A sub-study of patients taking part in the trial of the drug, baricitinib, also showed that the two highest doses tested helped to reduce joint damage, based on Magnetic Resonance Imaging (MRI) tests.

The companies in June released positive data from the 301-subject Phase II study after 12 weeks of treatment in patients with mild to moderate RA who had an inadequate response to methotrexate. Data from the ongoing extension study, presented Tuesday at the American College of Rheumatology meeting in Washington, measured baricitinib treatment through the 24 weeks.

Based on the data collected from its Phase II programs, Lilly said it has moved into late-stage testing of the drug.
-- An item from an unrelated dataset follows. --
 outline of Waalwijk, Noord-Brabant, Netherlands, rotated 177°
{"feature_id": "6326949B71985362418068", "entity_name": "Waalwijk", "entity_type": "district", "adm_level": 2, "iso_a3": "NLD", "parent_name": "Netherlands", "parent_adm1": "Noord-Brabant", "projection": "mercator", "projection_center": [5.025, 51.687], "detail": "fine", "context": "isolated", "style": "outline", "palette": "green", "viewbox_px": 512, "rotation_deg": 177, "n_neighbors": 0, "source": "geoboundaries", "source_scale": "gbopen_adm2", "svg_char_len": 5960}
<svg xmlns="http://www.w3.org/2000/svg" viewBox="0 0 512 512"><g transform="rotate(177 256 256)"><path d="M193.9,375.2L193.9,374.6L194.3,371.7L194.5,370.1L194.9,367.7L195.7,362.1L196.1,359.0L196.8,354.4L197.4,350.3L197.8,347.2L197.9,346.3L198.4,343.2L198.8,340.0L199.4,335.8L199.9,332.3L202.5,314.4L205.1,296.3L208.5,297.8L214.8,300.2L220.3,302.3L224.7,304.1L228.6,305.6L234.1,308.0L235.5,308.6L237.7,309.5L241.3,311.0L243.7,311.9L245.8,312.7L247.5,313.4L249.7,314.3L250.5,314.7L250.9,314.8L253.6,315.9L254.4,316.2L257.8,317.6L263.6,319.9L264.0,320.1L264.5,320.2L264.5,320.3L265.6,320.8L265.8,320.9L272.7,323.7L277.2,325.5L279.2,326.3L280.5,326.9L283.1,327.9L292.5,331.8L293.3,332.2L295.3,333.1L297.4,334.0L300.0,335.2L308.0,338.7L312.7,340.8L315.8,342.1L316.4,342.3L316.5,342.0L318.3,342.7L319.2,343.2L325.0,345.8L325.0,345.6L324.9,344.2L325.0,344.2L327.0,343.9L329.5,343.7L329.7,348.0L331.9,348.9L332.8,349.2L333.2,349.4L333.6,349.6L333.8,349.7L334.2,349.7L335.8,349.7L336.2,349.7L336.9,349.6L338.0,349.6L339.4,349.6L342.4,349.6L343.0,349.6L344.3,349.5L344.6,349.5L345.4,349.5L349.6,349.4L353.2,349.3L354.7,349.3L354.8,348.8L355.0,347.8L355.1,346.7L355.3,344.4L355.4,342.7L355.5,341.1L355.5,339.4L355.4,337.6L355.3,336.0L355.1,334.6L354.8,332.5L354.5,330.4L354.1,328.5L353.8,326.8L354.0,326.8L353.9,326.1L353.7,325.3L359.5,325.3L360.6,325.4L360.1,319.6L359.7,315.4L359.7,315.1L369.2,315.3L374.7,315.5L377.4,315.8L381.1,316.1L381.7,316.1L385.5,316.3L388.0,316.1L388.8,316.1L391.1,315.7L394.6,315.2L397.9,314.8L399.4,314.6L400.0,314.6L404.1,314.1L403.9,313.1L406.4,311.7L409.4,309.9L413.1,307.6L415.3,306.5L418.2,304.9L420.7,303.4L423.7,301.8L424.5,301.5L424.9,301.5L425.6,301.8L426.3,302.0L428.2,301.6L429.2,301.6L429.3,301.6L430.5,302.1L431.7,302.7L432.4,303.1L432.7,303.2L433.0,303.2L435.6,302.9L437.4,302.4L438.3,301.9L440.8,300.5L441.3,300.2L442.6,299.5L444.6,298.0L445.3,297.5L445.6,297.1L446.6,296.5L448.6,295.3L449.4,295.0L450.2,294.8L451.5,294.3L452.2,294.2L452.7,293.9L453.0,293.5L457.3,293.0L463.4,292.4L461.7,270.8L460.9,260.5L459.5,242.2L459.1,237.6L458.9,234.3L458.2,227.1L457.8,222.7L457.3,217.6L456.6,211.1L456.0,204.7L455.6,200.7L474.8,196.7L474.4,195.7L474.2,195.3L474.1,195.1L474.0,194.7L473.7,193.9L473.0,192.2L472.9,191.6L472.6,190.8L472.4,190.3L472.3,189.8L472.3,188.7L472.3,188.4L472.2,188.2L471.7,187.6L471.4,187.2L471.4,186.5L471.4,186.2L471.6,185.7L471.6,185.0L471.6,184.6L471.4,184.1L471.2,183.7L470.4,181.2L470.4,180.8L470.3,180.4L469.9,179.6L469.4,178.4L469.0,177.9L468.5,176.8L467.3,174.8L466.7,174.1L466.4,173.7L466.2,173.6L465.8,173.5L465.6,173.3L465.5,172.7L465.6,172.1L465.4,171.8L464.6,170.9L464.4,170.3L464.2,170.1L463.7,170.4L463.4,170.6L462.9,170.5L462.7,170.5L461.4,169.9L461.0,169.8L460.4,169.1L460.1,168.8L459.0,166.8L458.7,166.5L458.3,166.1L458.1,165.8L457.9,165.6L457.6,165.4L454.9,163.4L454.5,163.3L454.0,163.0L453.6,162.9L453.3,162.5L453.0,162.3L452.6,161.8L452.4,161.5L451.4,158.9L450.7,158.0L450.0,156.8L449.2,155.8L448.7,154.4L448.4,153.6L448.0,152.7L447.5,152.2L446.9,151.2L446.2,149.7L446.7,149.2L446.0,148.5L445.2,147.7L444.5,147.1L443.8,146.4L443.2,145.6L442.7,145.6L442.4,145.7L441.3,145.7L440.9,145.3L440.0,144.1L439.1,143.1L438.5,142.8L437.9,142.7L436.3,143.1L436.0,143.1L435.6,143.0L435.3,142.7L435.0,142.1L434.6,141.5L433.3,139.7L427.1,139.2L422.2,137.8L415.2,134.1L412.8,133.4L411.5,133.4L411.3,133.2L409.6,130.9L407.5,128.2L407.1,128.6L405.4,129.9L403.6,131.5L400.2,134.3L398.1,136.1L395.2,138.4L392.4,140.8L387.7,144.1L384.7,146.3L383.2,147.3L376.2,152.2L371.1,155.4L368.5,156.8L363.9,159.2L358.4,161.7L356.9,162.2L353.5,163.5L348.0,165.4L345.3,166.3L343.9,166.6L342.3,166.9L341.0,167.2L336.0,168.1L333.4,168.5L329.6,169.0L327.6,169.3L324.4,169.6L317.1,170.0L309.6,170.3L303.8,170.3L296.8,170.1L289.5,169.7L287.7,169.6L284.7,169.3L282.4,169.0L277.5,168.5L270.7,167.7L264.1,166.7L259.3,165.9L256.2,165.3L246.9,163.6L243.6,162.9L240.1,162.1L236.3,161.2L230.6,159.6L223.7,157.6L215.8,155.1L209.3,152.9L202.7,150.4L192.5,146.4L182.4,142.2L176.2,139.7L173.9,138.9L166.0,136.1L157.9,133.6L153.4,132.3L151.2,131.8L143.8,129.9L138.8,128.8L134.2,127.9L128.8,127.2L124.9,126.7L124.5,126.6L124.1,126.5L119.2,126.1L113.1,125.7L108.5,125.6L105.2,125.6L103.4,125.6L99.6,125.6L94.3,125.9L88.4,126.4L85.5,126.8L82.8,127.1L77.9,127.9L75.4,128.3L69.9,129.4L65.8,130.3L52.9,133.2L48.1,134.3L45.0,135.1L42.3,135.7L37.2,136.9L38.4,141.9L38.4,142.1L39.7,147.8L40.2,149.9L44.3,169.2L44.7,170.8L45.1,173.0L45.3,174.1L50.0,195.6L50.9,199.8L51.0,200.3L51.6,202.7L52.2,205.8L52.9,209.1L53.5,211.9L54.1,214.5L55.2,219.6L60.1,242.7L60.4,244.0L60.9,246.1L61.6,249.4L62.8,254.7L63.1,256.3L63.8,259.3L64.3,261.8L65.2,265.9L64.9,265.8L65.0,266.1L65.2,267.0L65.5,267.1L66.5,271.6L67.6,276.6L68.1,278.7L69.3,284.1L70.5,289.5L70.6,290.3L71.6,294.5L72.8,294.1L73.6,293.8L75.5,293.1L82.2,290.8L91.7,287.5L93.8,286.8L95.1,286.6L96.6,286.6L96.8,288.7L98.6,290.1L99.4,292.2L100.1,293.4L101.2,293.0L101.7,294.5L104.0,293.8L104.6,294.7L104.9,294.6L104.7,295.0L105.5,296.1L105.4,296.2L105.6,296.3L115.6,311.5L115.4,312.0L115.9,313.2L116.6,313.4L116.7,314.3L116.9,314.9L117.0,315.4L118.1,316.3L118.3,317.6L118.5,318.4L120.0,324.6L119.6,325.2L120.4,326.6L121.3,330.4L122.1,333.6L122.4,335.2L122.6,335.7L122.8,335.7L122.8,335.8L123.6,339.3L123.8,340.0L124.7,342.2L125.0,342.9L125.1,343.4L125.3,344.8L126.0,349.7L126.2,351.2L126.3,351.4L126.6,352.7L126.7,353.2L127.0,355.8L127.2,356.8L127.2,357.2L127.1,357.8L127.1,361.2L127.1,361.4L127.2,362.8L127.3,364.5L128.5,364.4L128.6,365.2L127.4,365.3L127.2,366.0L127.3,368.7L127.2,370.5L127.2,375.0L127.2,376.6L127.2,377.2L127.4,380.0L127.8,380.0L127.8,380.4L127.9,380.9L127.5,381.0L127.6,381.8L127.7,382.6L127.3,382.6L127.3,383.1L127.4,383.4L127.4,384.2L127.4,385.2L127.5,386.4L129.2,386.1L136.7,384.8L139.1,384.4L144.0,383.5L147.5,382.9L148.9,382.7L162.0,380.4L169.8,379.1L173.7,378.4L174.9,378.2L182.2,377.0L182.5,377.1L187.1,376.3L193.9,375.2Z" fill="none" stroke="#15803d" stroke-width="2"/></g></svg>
Four Phase III RA studies of baricitinib using the 2 milligram and 4 mg doses are planned for patients who have not previously been treated with methotrexate or injectable biotech drugs and also in patients who did have prior treatment with biologics, or drugs made from living organisms or their products, the companies said. Those studies will form the basis of the data package used to seek approval of the drug.

After 24 weeks, 73 percent of patients who received 8 mg of the Lilly drug once daily achieved the ACR20 goal, or a 20 percent improvement in rheumatoid arthritis symptoms. That compared with 78 percent who hit ACR20 at 12 weeks.
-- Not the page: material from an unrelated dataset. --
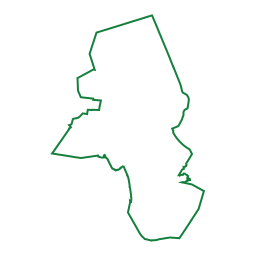 Wierden, Overijssel, Netherlands (Albers equal-area conic projection)
{"feature_id": "6326949B51321432196028", "entity_name": "Wierden", "entity_type": "district", "adm_level": 2, "iso_a3": "NLD", "parent_name": "Netherlands", "parent_adm1": "Overijssel", "projection": "albers", "projection_center": [6.562, 52.343], "detail": "fine", "context": "isolated", "style": "outline", "palette": "green", "viewbox_px": 256, "rotation_deg": 0, "n_neighbors": 0, "source": "geoboundaries", "source_scale": "gbopen_adm2", "svg_char_len": 5036}
<svg xmlns="http://www.w3.org/2000/svg" viewBox="0 0 256 256"><path d="M173.3,66.7L173.2,66.8L172.1,64.0L171.7,62.9L171.3,62.0L171.3,61.9L168.7,55.4L165.8,48.4L162.8,41.2L155.1,22.6L152.0,15.4L135.2,20.6L134.9,20.7L96.5,32.6L89.6,53.8L94.7,69.8L93.4,69.5L77.5,78.1L78.0,90.6L80.4,96.3L80.8,97.2L83.1,97.5L93.2,98.6L93.1,99.8L100.9,100.5L100.5,102.5L99.7,105.9L99.4,108.0L99.1,110.0L92.2,109.8L92.2,110.0L89.5,109.9L87.8,109.8L87.2,113.3L87.1,114.1L84.8,113.7L82.9,113.4L82.7,113.5L79.6,116.7L77.9,117.9L73.2,118.8L72.9,119.1L71.6,123.9L71.6,124.0L71.2,124.4L71.0,124.6L70.8,124.7L70.4,124.8L69.2,125.1L69.7,125.8L70.0,126.3L70.4,126.8L70.9,127.3L70.4,127.8L70.0,128.0L69.2,128.4L69.4,128.7L61.5,140.1L56.1,147.8L53.4,151.7L52.1,153.5L71.8,156.6L74.6,157.1L77.5,157.5L80.2,157.9L81.0,158.0L88.2,157.0L98.2,155.5L98.3,155.7L98.3,155.9L98.2,156.4L98.2,156.5L98.3,156.6L99.1,156.9L100.1,157.2L100.9,157.4L101.6,157.5L102.3,157.6L103.1,157.6L103.7,157.5L103.9,157.3L104.0,157.3L104.0,157.2L103.9,157.1L103.9,156.8L103.8,156.2L103.8,155.9L104.1,155.3L104.5,154.9L104.8,155.0L105.0,155.6L105.3,156.0L105.4,156.5L105.5,156.9L105.7,157.2L105.8,157.3L105.8,157.5L105.9,157.8L106.1,157.9L106.3,158.0L106.7,158.2L107.2,158.6L107.4,158.8L107.4,159.0L107.5,159.1L107.6,159.3L107.6,159.5L107.8,159.6L108.0,160.0L108.1,160.3L108.2,160.5L108.3,160.6L108.7,161.6L108.7,161.8L108.8,161.9L109.0,162.4L109.6,163.5L110.4,165.1L110.8,165.5L111.0,166.2L111.1,166.4L111.2,166.7L111.6,167.4L111.8,167.6L112.0,167.9L112.0,168.0L112.1,168.3L112.4,168.5L113.1,168.9L113.3,169.0L113.8,169.3L114.0,169.2L114.9,169.6L115.1,169.7L115.2,169.8L114.9,169.8L114.9,170.0L115.5,170.3L115.6,170.1L115.8,170.0L116.5,170.0L116.9,170.2L117.3,170.0L117.6,169.8L117.7,169.7L117.8,169.7L118.0,169.7L118.4,169.8L120.0,168.7L119.9,168.5L119.9,168.4L121.0,167.5L120.8,167.8L120.7,167.9L121.0,167.9L121.3,167.3L122.1,166.8L122.3,166.8L122.5,166.7L122.8,166.4L123.4,166.0L123.4,165.9L123.6,166.3L124.1,167.5L125.2,170.2L127.1,174.5L127.1,175.3L127.4,175.3L127.5,175.4L127.6,175.7L128.0,176.9L128.3,177.8L128.4,178.3L128.6,179.2L128.9,180.7L129.2,182.7L129.7,185.8L129.7,186.0L129.6,186.3L129.5,186.5L129.6,186.8L129.6,187.0L129.9,187.6L130.0,187.7L130.8,193.3L130.9,194.2L131.0,195.0L131.1,195.9L131.1,196.3L131.2,197.2L131.3,198.0L131.3,198.7L131.1,201.5L130.8,201.4L130.7,201.4L130.7,201.5L130.3,201.3L130.1,201.1L130.2,202.1L129.1,207.0L128.0,212.3L128.2,212.9L132.7,220.9L134.9,224.7L138.4,230.9L139.4,232.7L141.3,235.6L144.9,239.1L146.4,239.3L151.5,240.6L151.6,240.3L155.0,240.2L156.5,240.0L158.8,239.4L159.1,239.2L161.9,238.8L169.9,237.5L179.4,238.2L182.2,234.1L188.2,225.0L188.7,224.3L191.0,220.7L197.1,211.3L198.6,209.0L201.1,200.6L201.8,198.2L203.9,191.0L203.6,190.9L191.8,184.4L181.7,182.3L182.3,182.1L182.9,182.1L183.1,182.1L183.7,182.1L183.8,182.1L184.0,182.1L184.7,182.3L185.0,182.2L185.5,181.9L185.7,181.7L185.8,181.5L185.9,181.4L186.7,181.1L187.5,180.9L187.6,180.7L188.1,179.8L188.5,179.8L188.5,180.0L188.7,180.3L188.8,180.3L189.7,180.1L189.9,180.0L190.0,180.0L190.0,179.9L189.9,179.6L189.9,179.4L189.9,179.2L189.8,178.9L189.7,178.8L189.3,178.7L189.0,178.7L188.9,178.7L188.7,178.8L188.3,178.7L187.4,179.2L187.4,178.6L187.2,178.1L187.7,177.5L187.7,177.4L188.0,176.9L188.1,176.4L187.9,176.4L187.8,176.2L187.7,176.1L187.8,176.0L187.8,175.9L187.7,175.8L187.4,175.4L187.2,175.2L186.8,175.0L185.0,173.9L184.9,173.8L184.8,173.7L184.7,173.7L184.2,173.5L183.8,173.5L183.7,173.5L183.2,174.1L183.1,174.3L183.0,174.6L182.9,174.9L182.4,174.9L181.8,174.8L181.7,174.8L180.8,174.8L180.4,175.1L180.3,175.3L179.6,175.5L179.5,175.4L179.4,175.5L179.3,175.4L179.1,175.2L178.8,175.2L181.3,171.0L182.1,169.6L183.9,168.8L183.8,168.4L183.6,167.2L183.8,167.3L184.1,167.2L184.4,167.0L184.6,166.9L185.0,166.8L185.2,166.6L185.3,166.5L185.4,166.4L185.4,166.1L185.6,165.9L185.8,165.8L186.1,165.8L186.1,165.7L186.3,165.6L186.3,165.4L186.5,164.9L186.5,164.7L186.4,164.5L186.3,164.3L186.2,164.0L186.1,163.8L186.1,163.6L188.3,160.2L192.0,154.0L189.7,149.5L189.0,149.0L188.1,148.5L186.7,147.6L185.6,146.8L184.5,146.0L183.0,144.8L181.8,143.7L180.6,142.5L179.4,141.3L178.8,140.6L177.6,139.2L176.3,137.6L176.0,137.1L174.5,134.9L174.0,134.1L173.9,133.8L173.5,133.1L173.3,132.5L173.2,132.3L173.2,132.1L173.2,131.3L173.2,131.1L173.2,130.9L172.9,130.2L172.7,129.7L172.8,129.7L172.2,128.6L173.2,128.2L175.4,127.3L177.1,126.6L177.6,126.4L178.0,126.2L178.4,125.9L178.7,125.6L181.8,119.7L182.0,119.2L182.3,118.3L182.6,117.5L183.4,115.2L183.5,114.6L183.6,114.4L183.5,114.1L183.4,113.7L183.4,113.4L183.4,113.1L183.5,112.7L183.6,112.0L183.6,111.9L183.7,111.5L183.9,111.1L184.3,110.4L184.6,110.2L184.8,109.9L185.4,109.4L185.8,109.2L186.2,109.0L187.1,108.6L187.6,108.1L188.5,102.5L188.7,100.7L188.8,100.3L188.8,99.9L188.8,99.5L188.8,99.1L188.7,98.8L188.5,98.0L188.4,97.6L188.3,97.2L188.1,96.9L187.9,96.6L187.7,96.3L187.4,95.7L186.8,94.9L184.4,93.5L183.3,92.9L183.2,92.9L182.9,92.6L182.7,92.4L182.5,92.1L182.3,91.8L182.2,91.5L182.1,91.2L180.5,84.8L180.3,84.2L173.3,66.7Z" fill="none" stroke="#15803d" stroke-width="2"/></svg>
For the 4 mg dose, 78 percent of patients hit ACR 20 at 24 weeks, up from 75 percent at week 12.

The 2 mg dose that failed to show statistical significance compared with a placebo at 12 weeks had 63 percent of patients achieve ACR20 by week 24 of treatment, the data showed.

The study also measured ACR50 and ACR70 rates, or 50 percent and 70 percent improvement. All three doses showed improvement at 24 weeks from measurements taken at 12 weeks.

"These data are important because collectively they show patients experienced improvement with baricitinib as early as week two that was sustained through week 24," Dr. Mark Genovese, co-chief of the division of immunology and rheumatology at Stanford University School of Medicine, said in a statement.

"Also of note is that the percentage of patients achieving ACR50 and ACR70 increased over time and no unexpected safety findings emerged with continued dosing," said Genovese, a member of the steering committee for the study.

Baricitinib belongs to a hot new class of oral medicines called Jak inhibitors that aim to compete with the injected rheumatoid arthritis drugs that currently dominate the market with billions in sales. Pfizer Inc last week became the first company to bring one of the new drugs to market with the U.S. approval of tofacitinib, which will be sold under the brand name Xeljanz.

Jak inhibitors block enzymes believed to be involved in the inflammatory process.

In the sub-study of 154 patients who underwent MRI testing, there was a statistically significant improvement in measures of inflammation and joint damage at the 4 mg and 8 mg doses after 12 weeks compared with placebo, the companies said. The effects persisted through 24 weeks, they said.

In order to compete with the biologic blockbuster injected drugs, such as Abbott Laboratories' $8 billion a year Humira, the Jak inhibitors must show that they can prevent or delay joint deterioration as well as alleviate symptoms.